Some have asked about what are good approaches for examining the complexity (or trying to figure out how to associate operational staffing numbers for a specific datacenter) tough question.

Here is what I used in the past to decompose this question (some stupid approaches and some which worked better….)

 

Pure work related activity:

1. Budget for a higher amount of operational staff and train, automate and optimize for a smaller amount.   (it’s never that easy and it’s cop out approach) dumb and not recommended

2. Some take past CMMI automation, process, structure audits from past 3rd party consultants to justify head count. Lower the CMMI score,  the higher the FTE count is the common approach.   (again,  never that easy and often a newbee approach that gets you into trouble later)  not recommended

3. The stuff/technology per person measurement: example: Patch/Monitoring by physical processor / box is ridiculous with today’s complexities:   Why?  Because the modern datacenter is more complicated:

Some Examples of those complexities:

Virtual servers managed, virtual SANs managed, virtual networks managed, 2rd party management systems, SLAs and OLAs (Operational Level Agreements), Silos managed, Business Applications managed,  Velocity of New apps introduced, Old apps retired, Complexity of current regulations/laws,  Glue Complexity between data center services, Security systems for authentication, authorization, confidentiality, privacy, etc.. , Risk tolerance levels, physical center constraints (including HVAC),  discipline, capabilities of operational staff as well as discipline, capabilities and knowledge base of development staff.   Of course,  politics, organizational dynamics, fiscal budget models: capex/opex relationships etc…

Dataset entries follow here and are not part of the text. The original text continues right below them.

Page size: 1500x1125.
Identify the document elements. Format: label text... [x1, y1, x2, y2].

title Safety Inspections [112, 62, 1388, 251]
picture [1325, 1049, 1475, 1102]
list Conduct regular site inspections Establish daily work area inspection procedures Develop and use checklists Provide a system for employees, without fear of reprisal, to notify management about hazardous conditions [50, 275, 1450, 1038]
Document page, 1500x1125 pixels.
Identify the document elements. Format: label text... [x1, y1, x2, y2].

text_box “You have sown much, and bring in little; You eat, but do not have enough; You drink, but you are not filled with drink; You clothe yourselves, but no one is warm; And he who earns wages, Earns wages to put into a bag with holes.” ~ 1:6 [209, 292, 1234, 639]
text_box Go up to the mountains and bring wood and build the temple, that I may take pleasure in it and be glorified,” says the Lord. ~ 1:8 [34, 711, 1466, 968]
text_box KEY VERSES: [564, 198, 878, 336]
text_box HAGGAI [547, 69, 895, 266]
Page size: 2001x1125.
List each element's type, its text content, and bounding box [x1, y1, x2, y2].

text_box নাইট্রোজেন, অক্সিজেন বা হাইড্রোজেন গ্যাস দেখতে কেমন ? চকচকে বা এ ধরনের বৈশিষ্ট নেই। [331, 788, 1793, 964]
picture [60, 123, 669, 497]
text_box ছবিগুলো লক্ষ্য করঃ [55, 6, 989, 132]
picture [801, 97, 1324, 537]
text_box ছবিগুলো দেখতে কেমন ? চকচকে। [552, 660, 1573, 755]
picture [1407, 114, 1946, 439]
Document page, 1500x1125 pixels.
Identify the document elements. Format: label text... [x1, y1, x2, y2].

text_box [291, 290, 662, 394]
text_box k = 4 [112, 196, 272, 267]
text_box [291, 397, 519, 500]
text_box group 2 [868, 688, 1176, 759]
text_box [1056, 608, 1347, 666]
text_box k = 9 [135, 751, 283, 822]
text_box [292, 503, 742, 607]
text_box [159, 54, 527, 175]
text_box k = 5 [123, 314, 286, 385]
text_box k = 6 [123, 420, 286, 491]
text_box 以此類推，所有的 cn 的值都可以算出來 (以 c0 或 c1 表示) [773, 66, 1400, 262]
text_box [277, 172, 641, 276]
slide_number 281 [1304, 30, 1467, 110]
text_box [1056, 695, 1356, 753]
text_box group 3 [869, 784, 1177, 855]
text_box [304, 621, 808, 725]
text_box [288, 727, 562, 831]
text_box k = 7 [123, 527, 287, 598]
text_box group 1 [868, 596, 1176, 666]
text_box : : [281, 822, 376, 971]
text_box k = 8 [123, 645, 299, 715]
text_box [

Thinking about how everything impacts the OLAs

OLAs (Operational Level Agreements)  often, the systemic qualities for specific business applications

Generally, in most ISP datacenters,  every extra 9 in the availability measurement can increase operational FTE significantly. From past work with organizations needing extremely high HA with triple redundant everything (examples: HBA cards, clusters, load balancers, trunking network cards, etc…) for HA even during maintenance periods can promote significant Operational staff requirements.   This strategy promoted (by sheer statistics) significant hardware component failures but kept continuously high HA (redundancy promotes an inverse relationship between component reliability and solution availability: which equates to more resources needed for higher availability rates).   While the specific architecture was continuous,  the amount of human work was nothing less than extraordinary.  This was further compounded with the requirement for mandatory access control needs.

Auditing all of these areas isn’t easy.

If these approaches didn’t work all that well,  what has been working?

Measuring Operational Complexity

Better way:  decompose how many specific elements would be measured for MTTR (mean time to repair) (often in the OLA structure).   MTTR elements can be anything that a MTTR metric must address (software, hardware, etc…)   The higher the element count utilized for MTTR (from hardware, systems, virtualized stuff, etc…),  the higher the complexity,  the more work operational staff  needed to responsibly manage it.   I’ve found this a fairly accurate complexity measuring approach transcending the technologies and trends of the day.

Measuring Operational Scale:

(not the same as the Systemic Quality: Scalability)

For each solution, application, etc…  count the diversity and number of external entities (some use the term actors from UML use case diagrams but this is not always as inclusive) utilizing the solution

Then.

Calculate the growth rate (or shrink rate) of the diversity and number of external entities utilizing each solution in the datacenter.

Then.

Calculate impact rate on common data center services from the growth rate of the solutions.

(example: DNS, NAT, Routers, E-Mail, Middleware, Backup and Recovery Systems, Disaster Recovery Operations, etc…)

 

It’s simple,  Greater degrees of scale and scope traditionally increase operational staff requirements.

The trick is accurately forecasting this with the customer based on lots of stated assumptions (hint)

 

 

 

The Marketing Stuff: Automation solving World Peace of Datacenter automation promise:

Today,  many companies, including us, are promoting significant automated capabilities to reduce operational staffing needs as scale and complexity are increased (example: “we can manage more servers per person than they can sales pitch so you should build an SOA datacenter with us.” …)    It’s true that some automated technologies in isolation have helped datacenter management for all operating system vendors.   Research with the largest and most advanced datacenters in the world have not yet demonstrated the realization of fewer headcount or work while delivering higher availability rates promise (the opposite is often measured).  And of course, servers per headcount is a meaningless metric without understanding the real context with which it was built (as most who read this blog already know. J )   We will have to digest SLA strategies into highly automated and extremely focused OLA  MTTR measurable and manageable elements.   Like the perfect product promise, a magical process alone will also not solve this problem.   It takes the best architecture with the best products with the best processes and good people in the right organization (if all the stars in the galaxy align argument).   Or at least a real commitment to align those stars (which is what I recommend when really taking on an automation strategy)  And this is one of the many reasons why this promise is so often not realized.   Today, the best approaches automate to reduce cost and complexity impacting a highly focused subset of MTTR elements.   The sad humor in the datacenter: while a couple of MTTR elements are often automated to levels requiring less human activity,  the sheer complexity of the automation system many times requires a pile of new MTTR elements no else thought of (of course )  An interesting way to measure the value of datacenter automation tools and techniques: the number of MTTR elements automated to the number of MTTR elements introduced.

 

This leads to another approach: looking for datacenter architecture stability = Velocity of entering and exiting MTTR elements per quarter.   A high number can often indicate chaos (no matter how cool the stuff they are buying).

Just some of the approaches I’ve used in the past.

 

Hope this helps…

 

Lewis